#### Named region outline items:
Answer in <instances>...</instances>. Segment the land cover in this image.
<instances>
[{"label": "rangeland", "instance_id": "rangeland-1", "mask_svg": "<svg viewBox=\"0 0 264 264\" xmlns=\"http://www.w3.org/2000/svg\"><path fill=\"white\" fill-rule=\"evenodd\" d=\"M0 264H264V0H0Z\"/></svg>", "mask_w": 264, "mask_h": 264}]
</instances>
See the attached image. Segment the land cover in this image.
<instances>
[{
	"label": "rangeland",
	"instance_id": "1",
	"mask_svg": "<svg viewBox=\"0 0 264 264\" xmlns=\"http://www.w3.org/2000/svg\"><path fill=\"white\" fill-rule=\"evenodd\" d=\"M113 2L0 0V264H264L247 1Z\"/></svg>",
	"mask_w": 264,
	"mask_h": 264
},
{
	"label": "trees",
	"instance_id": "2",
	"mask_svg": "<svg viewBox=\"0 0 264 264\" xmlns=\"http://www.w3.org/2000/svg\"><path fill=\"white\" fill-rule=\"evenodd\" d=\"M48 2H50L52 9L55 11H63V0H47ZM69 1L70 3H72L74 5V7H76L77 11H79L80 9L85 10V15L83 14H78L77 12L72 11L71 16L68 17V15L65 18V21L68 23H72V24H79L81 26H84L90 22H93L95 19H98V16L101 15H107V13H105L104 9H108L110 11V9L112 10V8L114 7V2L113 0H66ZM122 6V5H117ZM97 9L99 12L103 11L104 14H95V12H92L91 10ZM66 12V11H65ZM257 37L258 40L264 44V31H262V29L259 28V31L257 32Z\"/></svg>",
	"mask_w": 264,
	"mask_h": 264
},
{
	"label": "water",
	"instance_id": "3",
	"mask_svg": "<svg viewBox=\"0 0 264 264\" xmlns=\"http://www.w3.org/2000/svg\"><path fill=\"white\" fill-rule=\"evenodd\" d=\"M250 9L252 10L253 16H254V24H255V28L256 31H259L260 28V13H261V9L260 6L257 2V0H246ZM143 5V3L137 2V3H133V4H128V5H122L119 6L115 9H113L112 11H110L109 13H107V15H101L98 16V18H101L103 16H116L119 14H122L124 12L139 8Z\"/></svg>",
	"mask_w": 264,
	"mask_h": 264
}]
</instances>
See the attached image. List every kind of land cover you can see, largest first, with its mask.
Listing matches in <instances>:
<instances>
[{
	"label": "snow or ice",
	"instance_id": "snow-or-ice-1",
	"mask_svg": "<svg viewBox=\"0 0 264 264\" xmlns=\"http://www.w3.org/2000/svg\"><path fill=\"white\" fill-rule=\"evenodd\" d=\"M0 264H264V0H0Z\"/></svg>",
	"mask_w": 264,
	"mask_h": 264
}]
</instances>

#### Short problem:
Which lines in the items above contain the string "rangeland"? Extract every such line in full, and treat the match as case-sensitive.

#### The result:
[{"label": "rangeland", "instance_id": "rangeland-1", "mask_svg": "<svg viewBox=\"0 0 264 264\" xmlns=\"http://www.w3.org/2000/svg\"><path fill=\"white\" fill-rule=\"evenodd\" d=\"M0 264H264V0H0Z\"/></svg>", "mask_w": 264, "mask_h": 264}]
	"label": "rangeland",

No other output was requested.